TEXT TO READ:
::::::::::

Skip to main content

This package scrapes features of elements and compounds from specified websites

Project description

Webscraping Project

Predicting the Band Gap of Compounds using Elemental Descriptors

Abstract

It has been shown that there is a predictive relationship between 'known discrete scalar descriptors associated with crystal and electronic structure and observed properties of materials'. However, the property space of these materials is of high dimensionality which highlights the complex nature of predictive models at the fundamental level. Additionally, the elemental descriptors at this level have a certain degree of co-dependence which makes prediction even more complicated. It has been demonstrated using data reduction methods that the property space of observable material properties can be diminished. In this project, a dataset of elements and some of their corresponding elemental descriptors have been collected using webscraping techniques. The elemental descriptors/features were limited to five since it has been shown that it is possible to predict band gap energies using only five (5) elemental descriptors.

Motivation

Recent advances in material science and engineering have been focused on producing rational design rules and principles for material fabrication. The development of these design rules have huge implications for various fields such as crystal engineering, opto-electronics and photonics . In this regard, considerable attempts have been made to utilize already accumulated datasets to create models that facilitate the prediction of various material properties using machine learning techniques. Despite recent advances in this field, there is a dearth of machine-learning-based models to predict band gap energies.

Methodology

Implementing python libraries such as selenium and pandas, a database of elements with elemental descriptors have been extracted. The code was written to function in a multifaceted way as detailed below:

  • Open the desired website containing information on the elements or compound.

  • Extract specific information on the attributes of the element or compound.

    • To do this, the python codes OQMD_new_version.py and periodic_table_new.py utilized. Within this code, a scraper class has been defined with the following attributes:
    • n whose definition depends on the code being executed. For OQMD_new_version, n is an integer that defines the number of pages to extract data from while n in periodic_table_new.py defines the number of elements to extract data from. In this case data from 60 elements where extracted.

::::::::::

RECORDED DATA:
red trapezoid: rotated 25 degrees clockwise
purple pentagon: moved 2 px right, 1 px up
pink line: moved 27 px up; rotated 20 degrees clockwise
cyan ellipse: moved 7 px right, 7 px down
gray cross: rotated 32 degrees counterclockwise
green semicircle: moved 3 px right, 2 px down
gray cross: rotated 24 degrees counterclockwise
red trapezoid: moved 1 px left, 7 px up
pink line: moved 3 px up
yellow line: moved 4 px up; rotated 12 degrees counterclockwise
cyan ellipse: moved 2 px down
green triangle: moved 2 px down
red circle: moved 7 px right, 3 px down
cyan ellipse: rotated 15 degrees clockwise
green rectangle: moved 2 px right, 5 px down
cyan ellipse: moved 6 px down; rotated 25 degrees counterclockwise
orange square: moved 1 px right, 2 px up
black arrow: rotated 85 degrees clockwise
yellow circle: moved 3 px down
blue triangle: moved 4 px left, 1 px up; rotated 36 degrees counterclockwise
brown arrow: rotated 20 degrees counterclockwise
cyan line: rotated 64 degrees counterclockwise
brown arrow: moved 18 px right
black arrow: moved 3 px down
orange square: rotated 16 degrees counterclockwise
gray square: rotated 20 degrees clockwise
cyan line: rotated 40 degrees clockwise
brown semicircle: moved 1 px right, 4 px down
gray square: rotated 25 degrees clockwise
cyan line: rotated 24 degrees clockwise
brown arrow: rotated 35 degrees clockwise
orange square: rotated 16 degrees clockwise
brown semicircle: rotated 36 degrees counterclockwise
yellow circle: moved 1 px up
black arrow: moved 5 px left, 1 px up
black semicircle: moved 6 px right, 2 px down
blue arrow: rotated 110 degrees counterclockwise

::::::::::

SHORT TASK:
In the project description on predicting band gaps, why were the elemental descriptors limited to five?

SOLUTION TO THIS EXERCISE:
They were limited to five because it has been shown that band gap energies can be predicted using only five elemental descriptors.